Salgo de casa en dirección al metro, son las 16:30. El finde ha sido ajetreado, excitante, cansado, y me he tomado con calma la comida en familia y el registro de archivadores en busca de algunos apuntes de bachillerato que necesito para la clase de repaso que doy mañana. En el metro estoy distante, y tengo que obligar mi mente a centrarse; delante de los ojos páginas y más páginas de análisis sintácticos forman un tramado arbóreo impenetrable. En Barceloneta entran un grupo de italianas que chillan como cerdas y les lanzo miradas ofendidas: quiero hacerlas callar con el vacío que es mi pecho.
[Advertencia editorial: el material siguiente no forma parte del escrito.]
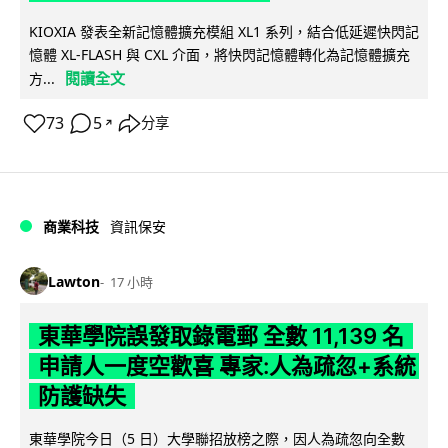
KIOXIA 發表全新記憶體擴充模組 XL1 系列，結合低延遲快閃記
憶體 XL-FLASH 與 CXL 介面，將快閃記憶體轉化為記憶體擴充
閱讀全文
方...
73
5
分享
↗
商業科技
資訊保安
Lawton
17 小時
東華學院誤發取錄電郵 全數 11,139 名
申請人一度空歡喜 專家:人為疏忽+系統
防護缺失
東華學院今日（5 日）大學聯招放榜之際，因人為疏忽向全數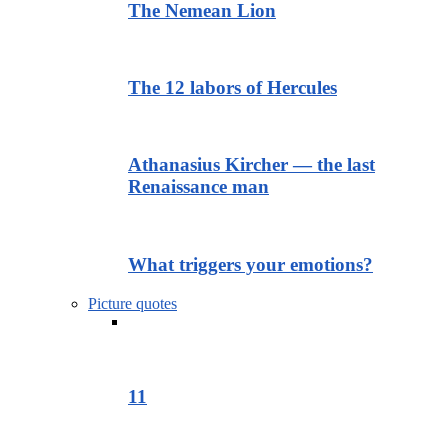
The Nemean Lion
The 12 labors of Hercules
Athanasius Kircher — the last
Renaissance man
What triggers your emotions?
Picture quotes
11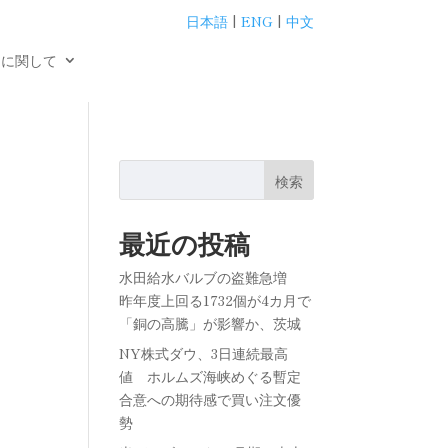
日本語
|
ENG
|
中文
用に関して
検索
最近の投稿
水田給水バルブの盗難急増
昨年度上回る1732個が4カ月で
「銅の高騰」が影響か、茨城
NY株式ダウ、3日連続最高
値 ホルムズ海峡めぐる暫定
合意への期待感で買い注文優
勢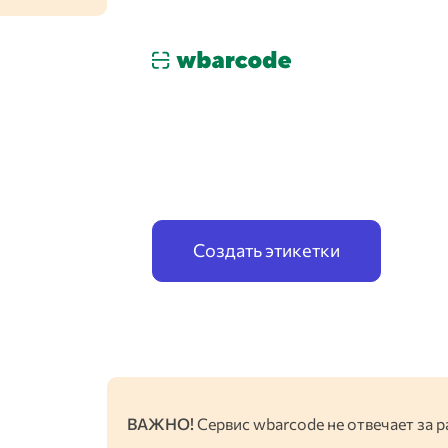
Маркировка 
по схеме Маркетплейс
Создать этикетки
ВАЖНО!
Сервис wbarcode не отвечает за р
Paseo de Gracia, cambio, pasillo interminable, L3. Me alegro un poco: en nada estaré en el bus y podré echarme una merecida siesta. Pero las esperanzas se me congelan al salir de la boca de metro y ver la parada completamente vacía. Ya venía preparada para esperar una hora si es que lo acabo de perder, pero tengo una corazonada... que se confirma al leer los horarios. Hora actual: 17:30. Próximo bus: 19:20. No pasa nada, respiro, respiro y con energía me vuelvo al metro (vuelvo a pagar con la T6, eso duele momentáneamente). En 5 paradas me planto en plaza España, allí algún tren sin duda querrá llevarme a esa mierda de... ese pueblo bucólico que es Igualada. Hora actual: 17:55. Próximo tren: 18:39.
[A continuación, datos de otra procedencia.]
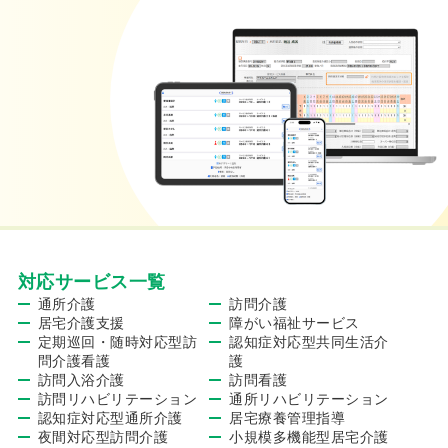
対応サービス一覧
通所介護
訪問介護
居宅介護支援
障がい福祉サービス
定期巡回・随時対応型訪
認知症対応型共同生活介
問介護看護
護
訪問入浴介護
訪問看護
訪問リハビリテーション
通所リハビリテーション
認知症対応型通所介護
居宅療養管理指導
夜間対応型訪問介護
小規模多機能型居宅介護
Hago un cálculo mental basado en horrorosas experiencias pasadas a bordo de ese tren y me doy cuenta: no voy a llegar para votar. Maldigo, y me he estado reprimiendo toda la tarde. Maldigo la mierda de comunicaciones con las comarcas desde la capital, el tiempo y dinero que empleo en desplazamientos todas las semanas, maldigo lo poco previsora que he sido no habiendo consultado los horarios antes, los discursos aleccionadores que he dado en las últimas semanas sobre el deber de ir a votar, qué irónico. Y sobretodo maldigo lo mucho que me afectan chorradas como esta. Porque noto la rabia y la fustración llenando mi ser, y sé que voy a tener que controlarlas en un viaje aqueroso de dos horas para recorrer 60 km en el que la única alternativa a ralladas mentales y estados de extrema consciencia emocional és la lectura... de American Psycho.
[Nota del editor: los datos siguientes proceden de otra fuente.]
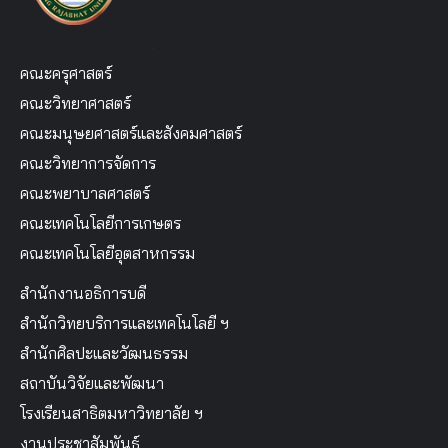
คณะครุศาสตร์
คณะวิทยาศาสตร์
คณะมนุษยศาสตร์และสังคมศาสตร์
คณะวิทยาการจัดการ
คณะพยาบาลศาสตร์
คณะเทคโนโลยีการเกษตร
คณะเทคโนโลยีอุตสาหกรรม
สำนักงานอธิการบดี
สำนักวิทยบริการและเทคโนโลยี ฯ
สำนักศิลปะและวัฒนธรรม
สถาบันวิจัยและพัฒนา
โรงเรียนสาธิตมหาวิทยาลัย ฯ
งานประชาสัมพันธ์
Me ahorro la agónica descripción de cómo el cercanías se arrastra una parada tras otra dirección Manresa (sí, resulta que no es directo y a Martorell Enllaç toca bajar y esperar otro convoy). Solo diré que mis temores eran ciertos y que a eso de St. Esteve Ses Rovires un tramo especialmente cruento de una de las torturas del Sr. Bateman hace que cierre el libro de golpe, de repente este me quema en las manos y siento la imperiosa necesidad de alejarlo lo más lejos de mí que pueda. Dicho y hecho: al bajar del tren enfilo directamente hacia la biblioteca y como una zombie lo echo en el depósito de devoluciones un segundo antes de que me acuerde de que no pertenece a esa biblioteca. Vuelvo a maldecir mi inutilidad, y recorro el resto de calles hasta mi casa asustada de cómo se va a torcer la siguiente acción de la tarde. ¿Hacer la cena? ¿Lavar los platos? Tengo pocos y no quiero romperlos. Así que me siento en la cama, las piernas cruzadas, los ojos cerrados, y dejo que mis problemas se los lleve la brisa que entra desde la ventana abierta.